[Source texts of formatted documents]
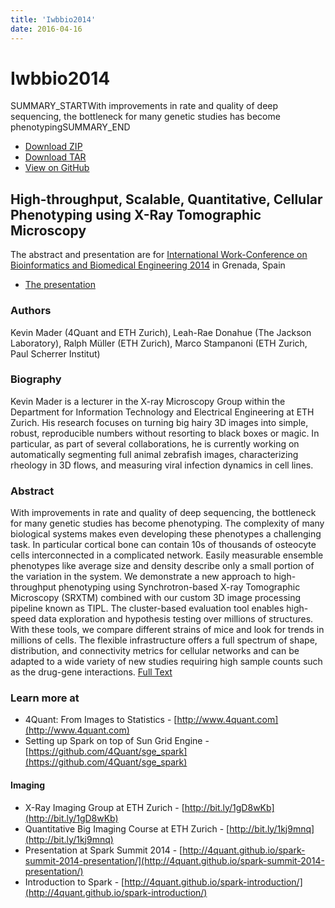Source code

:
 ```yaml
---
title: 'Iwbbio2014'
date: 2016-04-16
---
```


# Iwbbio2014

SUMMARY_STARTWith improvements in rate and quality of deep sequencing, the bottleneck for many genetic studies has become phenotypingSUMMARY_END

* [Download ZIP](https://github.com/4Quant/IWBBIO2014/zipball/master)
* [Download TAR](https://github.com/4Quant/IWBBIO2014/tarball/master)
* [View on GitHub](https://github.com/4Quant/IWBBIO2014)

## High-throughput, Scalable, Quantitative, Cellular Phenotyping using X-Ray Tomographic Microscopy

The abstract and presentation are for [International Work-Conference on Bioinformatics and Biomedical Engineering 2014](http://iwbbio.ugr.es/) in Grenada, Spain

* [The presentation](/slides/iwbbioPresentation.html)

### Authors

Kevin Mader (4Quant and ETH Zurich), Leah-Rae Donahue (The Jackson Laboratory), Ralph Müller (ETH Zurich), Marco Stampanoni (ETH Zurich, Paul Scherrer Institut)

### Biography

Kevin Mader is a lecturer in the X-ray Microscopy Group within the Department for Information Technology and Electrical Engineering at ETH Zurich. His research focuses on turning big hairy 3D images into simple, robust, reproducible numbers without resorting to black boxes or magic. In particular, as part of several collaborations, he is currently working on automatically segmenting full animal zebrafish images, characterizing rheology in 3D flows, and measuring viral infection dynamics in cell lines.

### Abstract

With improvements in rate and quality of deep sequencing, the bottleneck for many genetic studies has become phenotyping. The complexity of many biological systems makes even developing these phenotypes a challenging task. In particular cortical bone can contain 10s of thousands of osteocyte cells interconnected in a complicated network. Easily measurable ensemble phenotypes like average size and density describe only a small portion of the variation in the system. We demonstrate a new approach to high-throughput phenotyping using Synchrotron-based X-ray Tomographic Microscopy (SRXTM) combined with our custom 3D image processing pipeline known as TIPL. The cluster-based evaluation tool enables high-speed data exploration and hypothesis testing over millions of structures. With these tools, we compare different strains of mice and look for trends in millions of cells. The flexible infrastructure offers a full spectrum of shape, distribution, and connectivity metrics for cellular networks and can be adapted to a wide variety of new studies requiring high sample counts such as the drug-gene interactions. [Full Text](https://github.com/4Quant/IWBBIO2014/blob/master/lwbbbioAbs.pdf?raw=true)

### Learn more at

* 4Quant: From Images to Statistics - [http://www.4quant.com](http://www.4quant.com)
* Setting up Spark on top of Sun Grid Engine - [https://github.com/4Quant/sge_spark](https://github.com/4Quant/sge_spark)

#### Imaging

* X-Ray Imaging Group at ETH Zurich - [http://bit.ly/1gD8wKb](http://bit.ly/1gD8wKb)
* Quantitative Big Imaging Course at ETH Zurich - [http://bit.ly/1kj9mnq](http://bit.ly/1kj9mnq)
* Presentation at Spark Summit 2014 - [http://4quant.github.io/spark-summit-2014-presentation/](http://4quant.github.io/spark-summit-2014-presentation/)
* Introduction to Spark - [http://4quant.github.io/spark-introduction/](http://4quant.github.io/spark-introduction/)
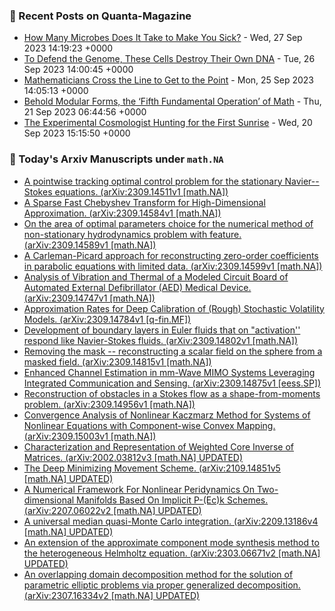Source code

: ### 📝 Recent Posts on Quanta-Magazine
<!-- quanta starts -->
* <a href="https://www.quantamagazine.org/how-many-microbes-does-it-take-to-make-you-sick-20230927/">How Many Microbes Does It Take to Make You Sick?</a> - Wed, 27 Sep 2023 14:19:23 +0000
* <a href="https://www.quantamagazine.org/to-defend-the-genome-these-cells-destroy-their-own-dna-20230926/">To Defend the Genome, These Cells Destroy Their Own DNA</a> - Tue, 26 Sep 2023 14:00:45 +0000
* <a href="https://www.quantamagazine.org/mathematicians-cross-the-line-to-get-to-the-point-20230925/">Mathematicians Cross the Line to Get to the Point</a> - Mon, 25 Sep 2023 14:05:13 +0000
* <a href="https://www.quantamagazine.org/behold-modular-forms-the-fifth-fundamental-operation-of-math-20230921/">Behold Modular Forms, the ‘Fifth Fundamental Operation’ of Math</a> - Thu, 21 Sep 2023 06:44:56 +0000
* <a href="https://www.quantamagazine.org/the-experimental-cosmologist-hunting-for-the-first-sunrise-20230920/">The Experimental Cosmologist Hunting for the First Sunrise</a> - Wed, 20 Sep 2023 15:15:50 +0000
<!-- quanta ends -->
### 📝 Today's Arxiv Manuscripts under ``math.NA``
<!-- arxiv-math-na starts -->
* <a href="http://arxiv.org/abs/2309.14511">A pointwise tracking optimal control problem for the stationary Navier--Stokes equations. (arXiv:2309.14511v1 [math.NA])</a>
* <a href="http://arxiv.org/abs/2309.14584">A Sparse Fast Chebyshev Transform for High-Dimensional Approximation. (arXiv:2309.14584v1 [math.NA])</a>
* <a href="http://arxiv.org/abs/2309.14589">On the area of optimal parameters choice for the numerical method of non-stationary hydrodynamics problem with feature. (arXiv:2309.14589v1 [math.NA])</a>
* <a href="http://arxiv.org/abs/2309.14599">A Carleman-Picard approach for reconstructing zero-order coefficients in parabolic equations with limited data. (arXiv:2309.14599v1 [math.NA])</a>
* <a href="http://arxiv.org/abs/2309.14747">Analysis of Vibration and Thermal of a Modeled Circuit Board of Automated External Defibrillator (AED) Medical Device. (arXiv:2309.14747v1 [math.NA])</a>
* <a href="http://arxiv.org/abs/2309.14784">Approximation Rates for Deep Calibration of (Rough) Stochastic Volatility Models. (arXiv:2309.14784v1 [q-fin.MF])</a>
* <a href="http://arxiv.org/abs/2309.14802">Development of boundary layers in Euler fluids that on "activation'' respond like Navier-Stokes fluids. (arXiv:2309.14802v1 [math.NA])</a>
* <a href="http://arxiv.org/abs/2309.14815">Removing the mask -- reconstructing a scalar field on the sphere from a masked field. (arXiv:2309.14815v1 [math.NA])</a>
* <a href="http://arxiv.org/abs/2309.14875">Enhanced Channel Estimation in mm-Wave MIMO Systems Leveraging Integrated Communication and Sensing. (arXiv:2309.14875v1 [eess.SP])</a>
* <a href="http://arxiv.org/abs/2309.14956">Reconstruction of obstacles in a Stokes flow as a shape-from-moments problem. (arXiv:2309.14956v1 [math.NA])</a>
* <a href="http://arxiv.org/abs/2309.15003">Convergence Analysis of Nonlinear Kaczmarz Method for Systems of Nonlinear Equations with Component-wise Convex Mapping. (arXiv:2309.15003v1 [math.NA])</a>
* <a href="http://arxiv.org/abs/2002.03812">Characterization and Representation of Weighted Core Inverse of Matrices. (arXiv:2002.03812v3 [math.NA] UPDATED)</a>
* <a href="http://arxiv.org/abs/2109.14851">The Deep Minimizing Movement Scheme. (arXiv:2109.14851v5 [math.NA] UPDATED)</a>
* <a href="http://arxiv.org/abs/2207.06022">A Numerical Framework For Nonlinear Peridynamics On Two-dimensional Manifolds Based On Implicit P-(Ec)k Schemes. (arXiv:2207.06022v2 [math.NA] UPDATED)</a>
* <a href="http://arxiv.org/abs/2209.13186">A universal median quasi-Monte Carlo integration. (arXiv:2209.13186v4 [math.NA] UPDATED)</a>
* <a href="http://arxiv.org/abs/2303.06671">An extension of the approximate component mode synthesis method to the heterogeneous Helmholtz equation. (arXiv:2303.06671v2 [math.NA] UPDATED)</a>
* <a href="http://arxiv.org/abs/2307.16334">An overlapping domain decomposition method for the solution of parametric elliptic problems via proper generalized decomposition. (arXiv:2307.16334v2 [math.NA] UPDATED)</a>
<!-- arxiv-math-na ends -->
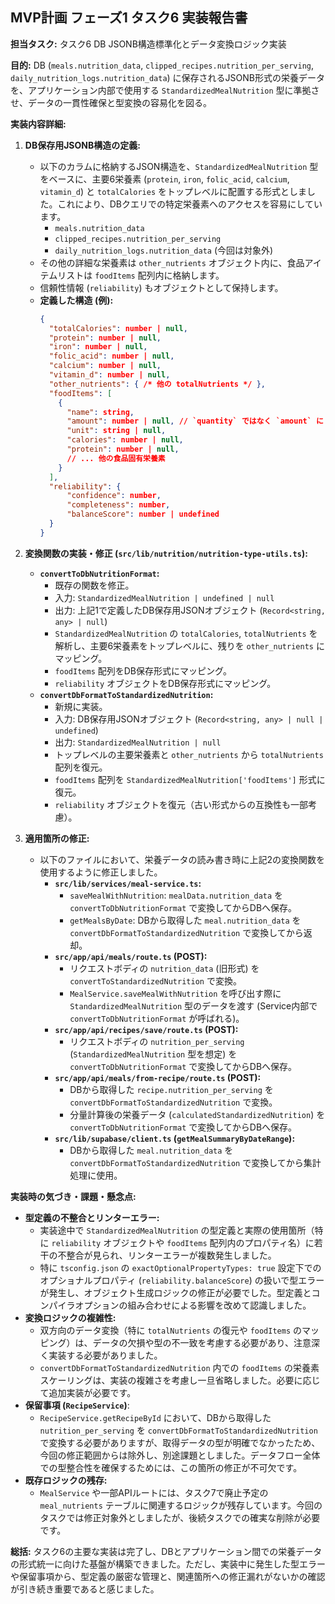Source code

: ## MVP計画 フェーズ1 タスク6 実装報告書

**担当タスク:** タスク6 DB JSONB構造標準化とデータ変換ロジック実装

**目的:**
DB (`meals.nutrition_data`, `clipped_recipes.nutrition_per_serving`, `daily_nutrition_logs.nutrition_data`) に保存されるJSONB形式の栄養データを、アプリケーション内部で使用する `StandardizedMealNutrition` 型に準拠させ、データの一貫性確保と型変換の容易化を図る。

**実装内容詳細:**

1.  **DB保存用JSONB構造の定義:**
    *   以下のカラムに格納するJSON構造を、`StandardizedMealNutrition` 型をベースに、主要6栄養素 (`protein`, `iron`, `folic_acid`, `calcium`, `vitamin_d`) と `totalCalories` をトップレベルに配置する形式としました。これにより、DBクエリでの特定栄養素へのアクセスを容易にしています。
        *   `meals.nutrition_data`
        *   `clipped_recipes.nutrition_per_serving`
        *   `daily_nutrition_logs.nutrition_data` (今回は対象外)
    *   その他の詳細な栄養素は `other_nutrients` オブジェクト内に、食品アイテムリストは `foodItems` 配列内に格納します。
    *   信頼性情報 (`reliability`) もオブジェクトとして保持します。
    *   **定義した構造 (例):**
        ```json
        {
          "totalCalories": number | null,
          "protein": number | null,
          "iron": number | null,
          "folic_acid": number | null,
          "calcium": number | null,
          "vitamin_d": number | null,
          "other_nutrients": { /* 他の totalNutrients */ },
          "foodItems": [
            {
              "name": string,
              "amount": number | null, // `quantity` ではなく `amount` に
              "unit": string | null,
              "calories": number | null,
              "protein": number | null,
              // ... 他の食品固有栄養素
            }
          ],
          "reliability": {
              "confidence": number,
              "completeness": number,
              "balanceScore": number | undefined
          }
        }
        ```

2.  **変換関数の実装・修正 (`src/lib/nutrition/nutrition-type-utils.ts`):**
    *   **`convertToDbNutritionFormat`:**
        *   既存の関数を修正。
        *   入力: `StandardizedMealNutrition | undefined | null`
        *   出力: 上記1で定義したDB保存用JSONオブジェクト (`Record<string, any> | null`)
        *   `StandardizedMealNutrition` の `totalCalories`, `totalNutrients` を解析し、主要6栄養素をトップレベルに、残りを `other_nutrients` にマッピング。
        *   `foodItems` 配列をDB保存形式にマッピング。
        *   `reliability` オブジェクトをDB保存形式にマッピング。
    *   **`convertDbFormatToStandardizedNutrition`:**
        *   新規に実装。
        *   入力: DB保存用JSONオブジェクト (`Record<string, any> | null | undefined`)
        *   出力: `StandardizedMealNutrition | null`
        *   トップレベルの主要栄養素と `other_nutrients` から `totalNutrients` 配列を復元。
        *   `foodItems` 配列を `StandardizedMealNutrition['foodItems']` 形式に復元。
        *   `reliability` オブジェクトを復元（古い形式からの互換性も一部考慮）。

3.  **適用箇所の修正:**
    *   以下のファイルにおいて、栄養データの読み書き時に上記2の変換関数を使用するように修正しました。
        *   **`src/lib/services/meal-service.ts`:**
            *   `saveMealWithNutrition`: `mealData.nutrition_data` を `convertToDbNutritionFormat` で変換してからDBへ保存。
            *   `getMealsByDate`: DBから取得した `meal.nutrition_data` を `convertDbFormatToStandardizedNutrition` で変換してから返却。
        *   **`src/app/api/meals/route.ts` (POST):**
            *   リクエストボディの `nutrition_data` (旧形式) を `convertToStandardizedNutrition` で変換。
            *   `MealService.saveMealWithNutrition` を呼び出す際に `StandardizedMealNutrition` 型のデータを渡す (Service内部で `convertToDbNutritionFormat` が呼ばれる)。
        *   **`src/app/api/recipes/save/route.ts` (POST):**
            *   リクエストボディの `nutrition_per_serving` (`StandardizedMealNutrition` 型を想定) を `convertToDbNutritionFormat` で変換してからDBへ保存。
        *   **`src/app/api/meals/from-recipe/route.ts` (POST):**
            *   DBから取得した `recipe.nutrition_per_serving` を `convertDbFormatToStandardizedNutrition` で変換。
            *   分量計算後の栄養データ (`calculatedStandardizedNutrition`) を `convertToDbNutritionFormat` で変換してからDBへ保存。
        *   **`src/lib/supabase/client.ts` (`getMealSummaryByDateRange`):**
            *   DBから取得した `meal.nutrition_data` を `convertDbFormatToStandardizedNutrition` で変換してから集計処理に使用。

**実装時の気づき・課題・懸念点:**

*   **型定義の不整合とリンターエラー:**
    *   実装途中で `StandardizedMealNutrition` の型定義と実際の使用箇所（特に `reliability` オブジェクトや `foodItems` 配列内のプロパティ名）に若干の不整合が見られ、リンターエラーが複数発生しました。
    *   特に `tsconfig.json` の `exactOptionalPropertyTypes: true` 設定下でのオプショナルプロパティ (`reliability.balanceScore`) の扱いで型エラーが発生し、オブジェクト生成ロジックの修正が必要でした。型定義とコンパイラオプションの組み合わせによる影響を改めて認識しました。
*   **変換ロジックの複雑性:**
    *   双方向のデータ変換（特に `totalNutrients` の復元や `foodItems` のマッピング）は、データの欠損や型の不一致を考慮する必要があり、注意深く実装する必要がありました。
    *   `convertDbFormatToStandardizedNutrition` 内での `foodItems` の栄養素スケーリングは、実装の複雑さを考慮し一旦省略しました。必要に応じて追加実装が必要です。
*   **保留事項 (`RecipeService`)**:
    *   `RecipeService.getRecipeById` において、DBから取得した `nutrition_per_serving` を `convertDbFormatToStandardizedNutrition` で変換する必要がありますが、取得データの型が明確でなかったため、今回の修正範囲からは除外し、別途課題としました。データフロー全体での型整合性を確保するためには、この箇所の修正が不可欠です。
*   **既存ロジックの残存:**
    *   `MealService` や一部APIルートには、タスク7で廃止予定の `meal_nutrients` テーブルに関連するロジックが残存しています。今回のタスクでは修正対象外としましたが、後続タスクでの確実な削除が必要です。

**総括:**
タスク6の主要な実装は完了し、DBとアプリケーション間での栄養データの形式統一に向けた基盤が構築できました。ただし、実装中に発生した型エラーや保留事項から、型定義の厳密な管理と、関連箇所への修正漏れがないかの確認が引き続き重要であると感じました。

WHAT THIS TASK INVOLVES >> Nothing but the lines from the first line of the data above through the line holding "### Biography" may appear in the response, copied exactly and without pictures.

SOLUTION TO THIS TASK >>
Source code

:
 ```yaml
---
title: 'Iwbbio2014'
date: 2016-04-16
---
```


# Iwbbio2014

SUMMARY_STARTWith improvements in rate and quality of deep sequencing, the bottleneck for many genetic studies has become phenotypingSUMMARY_END

* [Download ZIP](https://github.com/4Quant/IWBBIO2014/zipball/master)
* [Download TAR](https://github.com/4Quant/IWBBIO2014/tarball/master)
* [View on GitHub](https://github.com/4Quant/IWBBIO2014)

## High-throughput, Scalable, Quantitative, Cellular Phenotyping using X-Ray Tomographic Microscopy

The abstract and presentation are for [International Work-Conference on Bioinformatics and Biomedical Engineering 2014](http://iwbbio.ugr.es/) in Grenada, Spain

* [The presentation](/slides/iwbbioPresentation.html)

### Authors

Kevin Mader (4Quant and ETH Zurich), Leah-Rae Donahue (The Jackson Laboratory), Ralph Müller (ETH Zurich), Marco Stampanoni (ETH Zurich, Paul Scherrer Institut)

### Biography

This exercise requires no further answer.